Barbara Shermund’s Sallies in Pictorial Review.
Shermund’s Sallies debuted in the August 13 1944 issue. Her cartoons were already very well-known to readers of The New Yorker and Esquire, magazines that had featured her work for many years. In those venues Shermund’s cartoons could be somewhat forward-looking and female empowering, but here in the Pictorial Review she mostly kept her sexy girls in the well-populated ghetto of gorgeous but dumb as a rock glamor girls. It’s a shame that the gags for these cartoons are so wince-inducingly dated now, but the lovely art certainly makes up for the text underneath. The feature offered two cartoons per page throughout its life, and Shermund made sure that there were plenty of doe-eyed beauties for the fellows to ponder on her pages.

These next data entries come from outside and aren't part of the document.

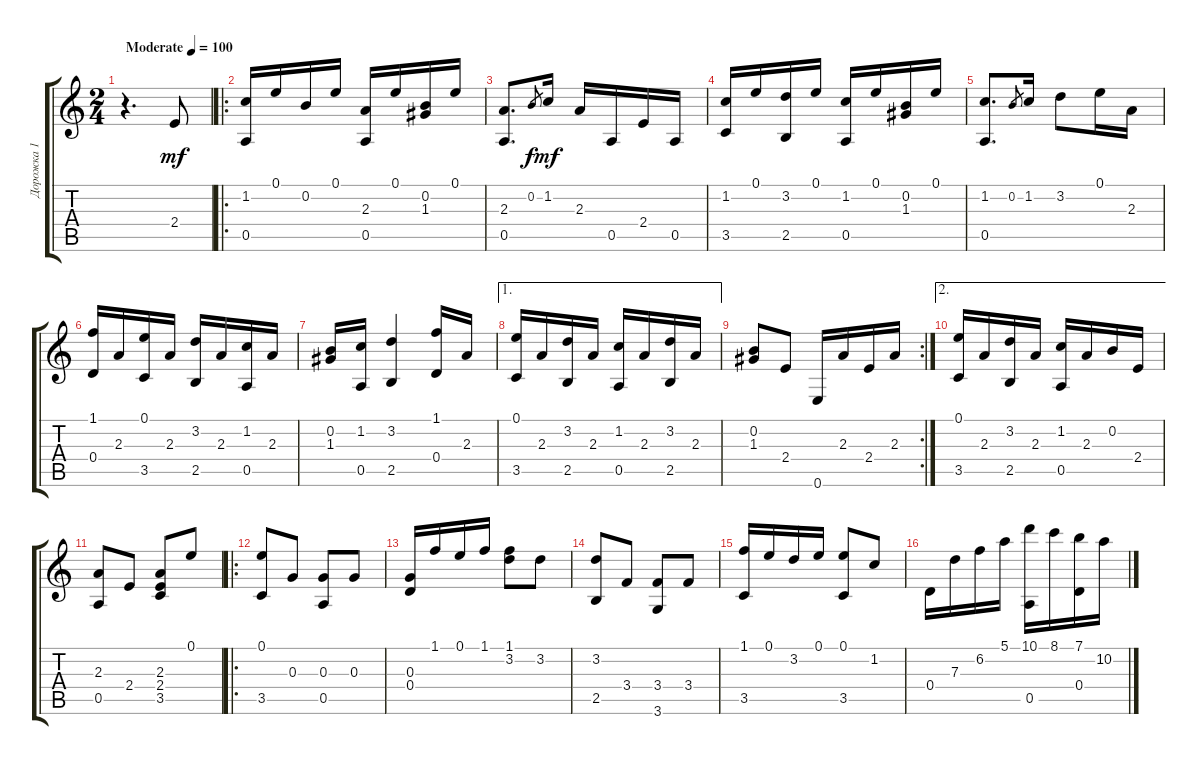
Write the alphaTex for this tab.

\track ("Дорожка 1" "Дорожка 1") {instrument acousticguitarsteel}
\staff {score tabs}
\tuning (E4 B3 G3 D3 A2 E2) {hide}
\ts (2 4)
\tempo (100 "Moderate")
\clef g2
\ks c
r.4{d dy mf instrument acousticguitarsteel} 2.4.8 |
\ro
(1.2 0.5).16 0.1.16 0.2.16 0.1.16 (2.3 0.5).16 0.1.16 (0.2 1.3).16 0.1.16 |
(2.3 0.5).8{d} 0.2.8{gr dy f} 1.2.16{dy mf} 2.3.16 0.5.16 2.4.16 0.5.16 |
(1.2 3.5).16 0.1.16 (3.2 2.5).16 0.1.16 (1.2 0.5).16 0.1.16 (0.2 1.3).16 0.1.16 |
(1.2 0.5).8{d} 0.2.8{gr} 1.2.16 3.2.8 0.1.16 2.3.16 |
(1.1 0.4).16 2.3.16 (0.1 3.5).16 2.3.16 (3.2 2.5).16 2.3.16 (1.2 0.5).16 2.3.16 |
(0.2 1.3).16 (1.2 0.5).16 (3.2 2.5).4 (1.1 0.4).16 2.3.16 |
\ae 1
(0.1 3.5).16 2.3.16 (3.2 2.5).16 2.3.16 (1.2 0.5).16 2.3.16 (3.2 2.5).16 2.3.16 |
\rc 2
(0.2 1.3).8 2.4.8 0.6.16 2.3.16 2.4.16 2.3.16 |
\ae 2
(0.1 3.5).16 2.3.16 (3.2 2.5).16 2.3.16 (1.2 0.5).16 2.3.16 0.2.16 2.4.16 |
(2.3 0.5).8 2.4.8 (2.3 2.4 3.5).8 0.1.8 |
\ro
(0.1 3.5).8 0.3.8 (0.3 0.5).8 0.3.8 |
(0.3 0.4).16 1.1.16 0.1.16 1.1.16 (1.1 3.2).8 3.2.8 |
(3.2 2.5).8 3.4.8 (3.4 3.6).8 3.4.8 |
(1.1 3.5).16 0.1.16 3.2.16 0.1.16 (0.1 3.5).8 1.2.8 |
0.4.16 7.3.16 6.2.16 5.1.16 (10.1 0.5).16 8.1.16 (7.1 0.4).16 10.2.16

The odd thing about this feature is that when one had an off week, the creator’s cartoons still appeared, but were instead featured on another gag page of the section. Why the titles didn’t travel with them I can’t understand, but that’s how the Pictorial Review operated.
Creator and artist: Barbara Shermund
Barbara Shermund, an incredibly prolific and pioneering feminist cartoonist, died on September 9, 1978 at the age of 80, leaving behind a major, yet unheralded body of work, including hundreds of New Yorker cartoons and 9 covers, decades of publishing with Esquire, Life, Colliers, Judge, and more. At the time of her death, New York newspapers were on strike and, as a result, an obituary was never published.